Other than that it's a normal day, said Thomas Kinton, executive director of the Massachusetts Port Authority, which runs Logan, although he warned travelers to remain vigilant.
"One has to understand terrorism has got many heads," he said. "One head was lopped off yesterday that was long sought after, and that's a good thing, but by no means does it mean victory. And we have to remain extra cautious and alert because we don't know what kind of plan this guy had, if and when his demise came."
The Department of Homeland Security has not raised the official threat level, but US officials have cautioned Americans traveling overseas to be on alert.
"Various countries based on their religious sectors will have varying reactions," Kinton said.

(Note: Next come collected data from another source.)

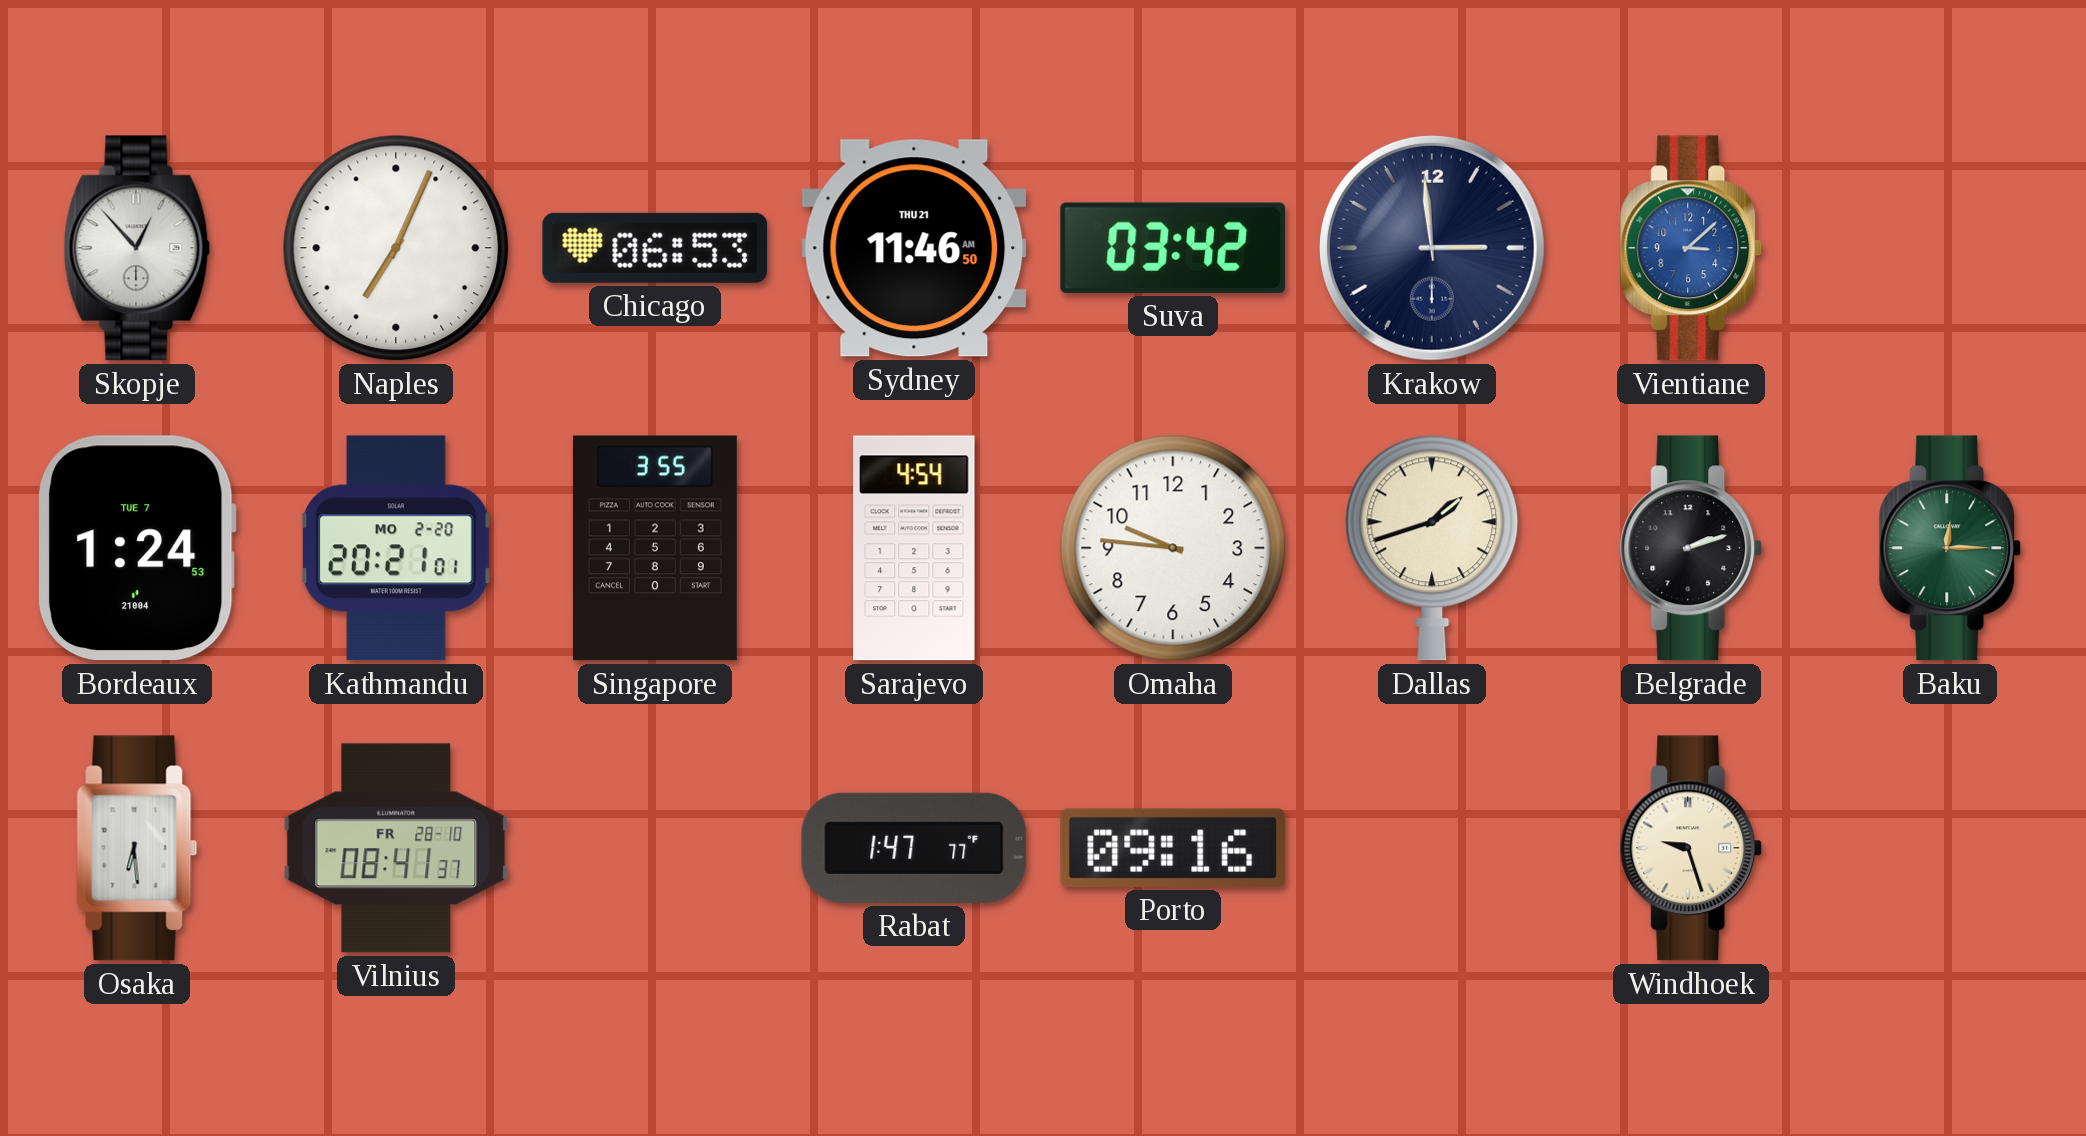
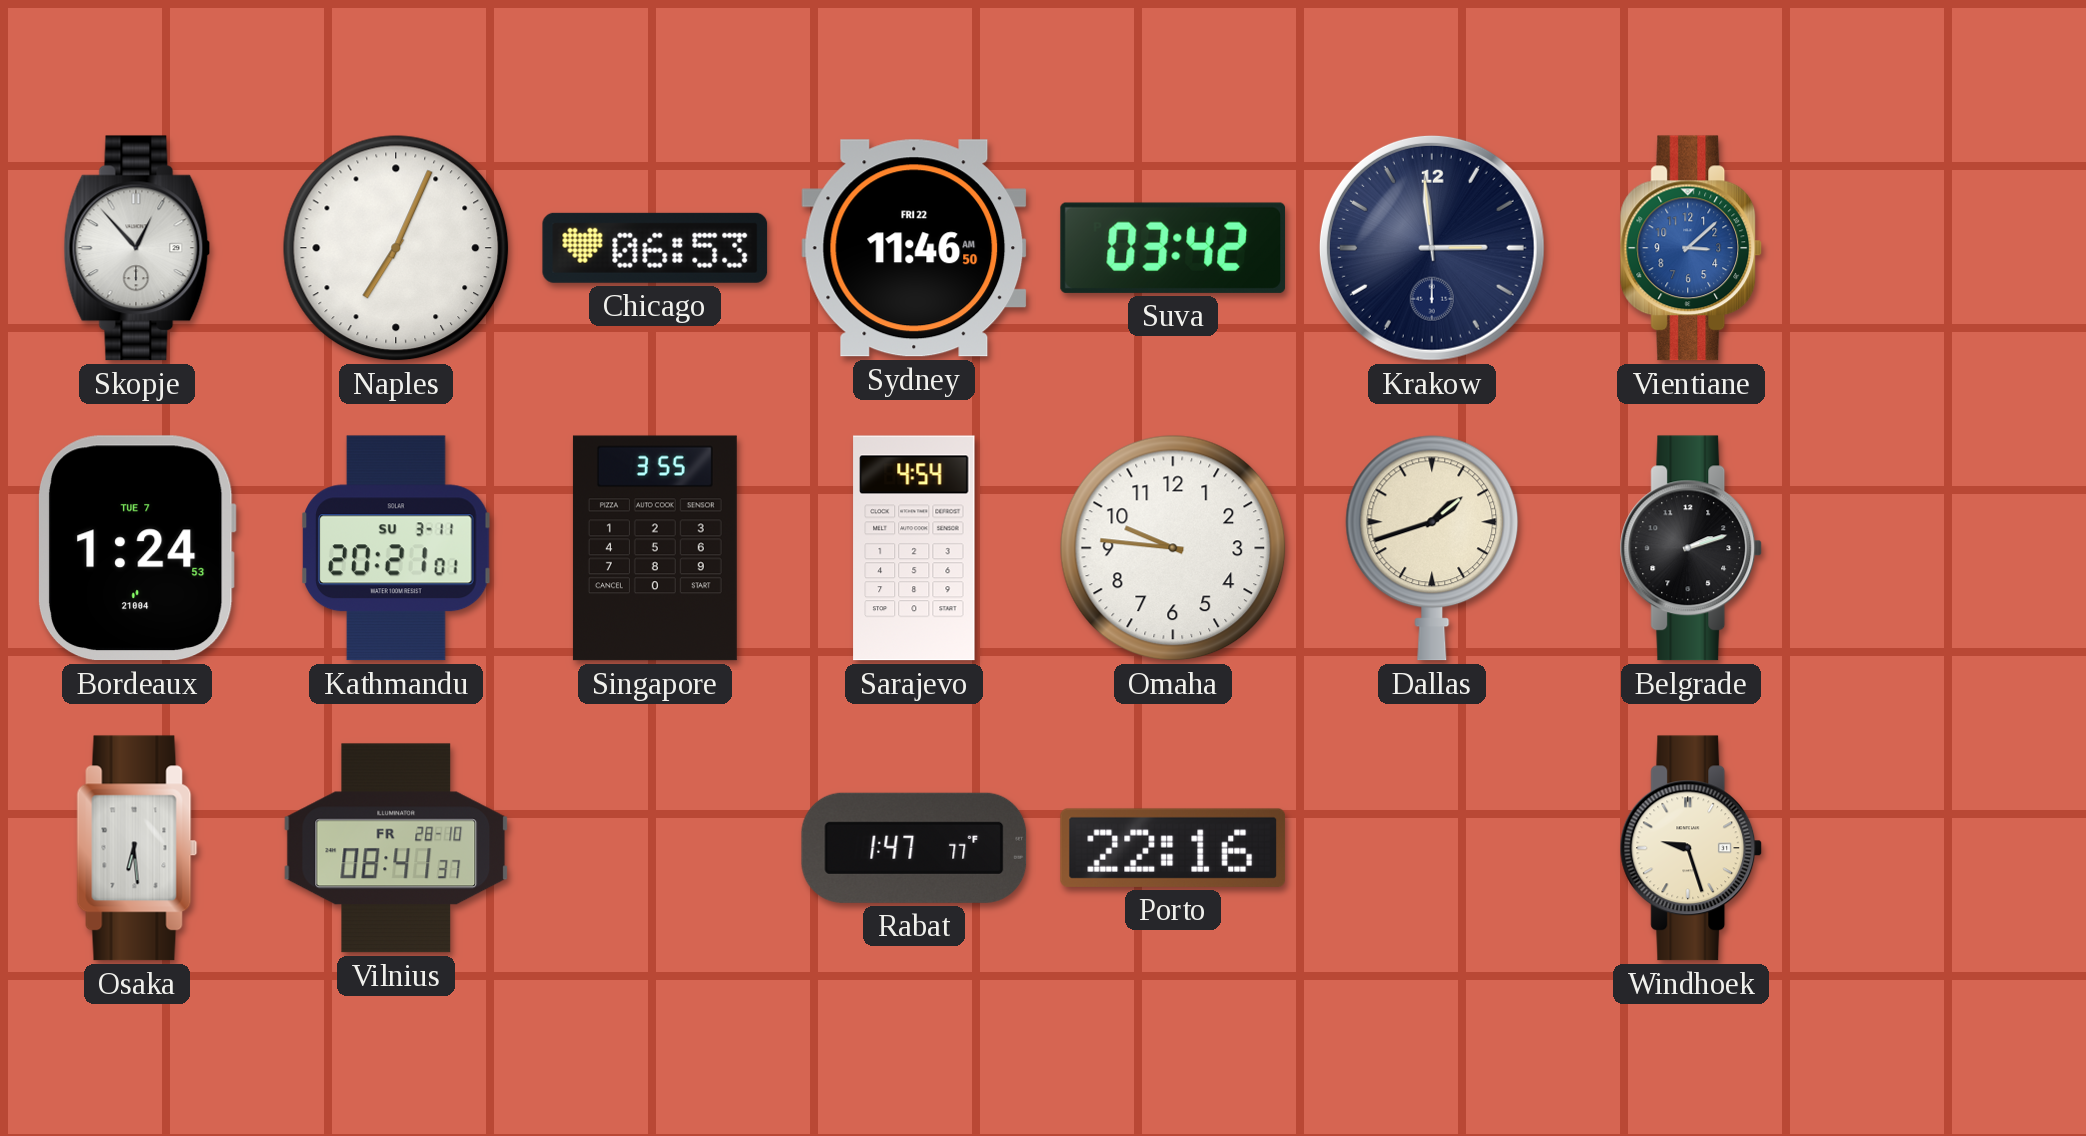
Sydney date: THU 21 -> FRI 22
Kathmandu date: MO 2-20 -> SU 3-11
Baku: 12:15 -> none
Porto: 09:16 -> 22:16
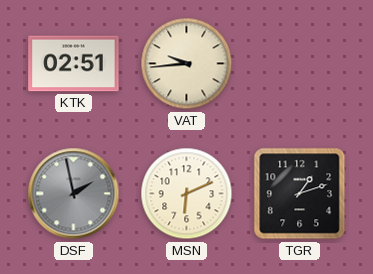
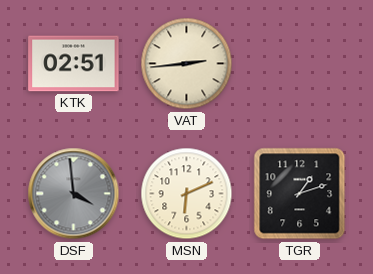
VAT: 9:44 -> 2:44
DSF: 1:58 -> 3:59
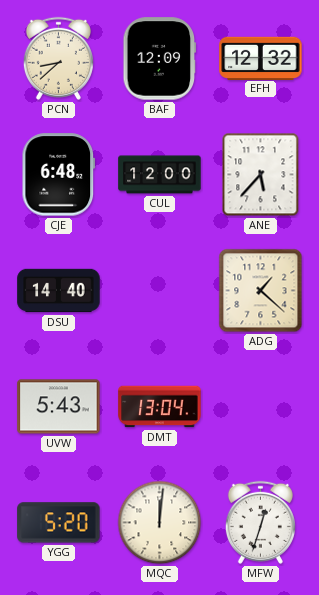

Kinton, who was Massport's aviation director on 9/11, was in Montreal when the terrorist attacks took place and was transported back to Logan that day by the Massachusetts State Police -- first by car, then by an airplane escorted by an F-16 fighter jet.
In the 10 years since the terrorist attacks, Logan has revamped its security system under the guidance of the former head of security at Tel Aviv's Ben Gurion airport.
Logan was the first US airport to test an Israeli technique for identifying suspicious passengers and the first to arm its State Police force -- which has doubled in size since 9/11 -- with submachine guns. Logan was also the first major US airport to operate an in-line baggage system to screen luggage via a conveyor belt for weapons and explosives.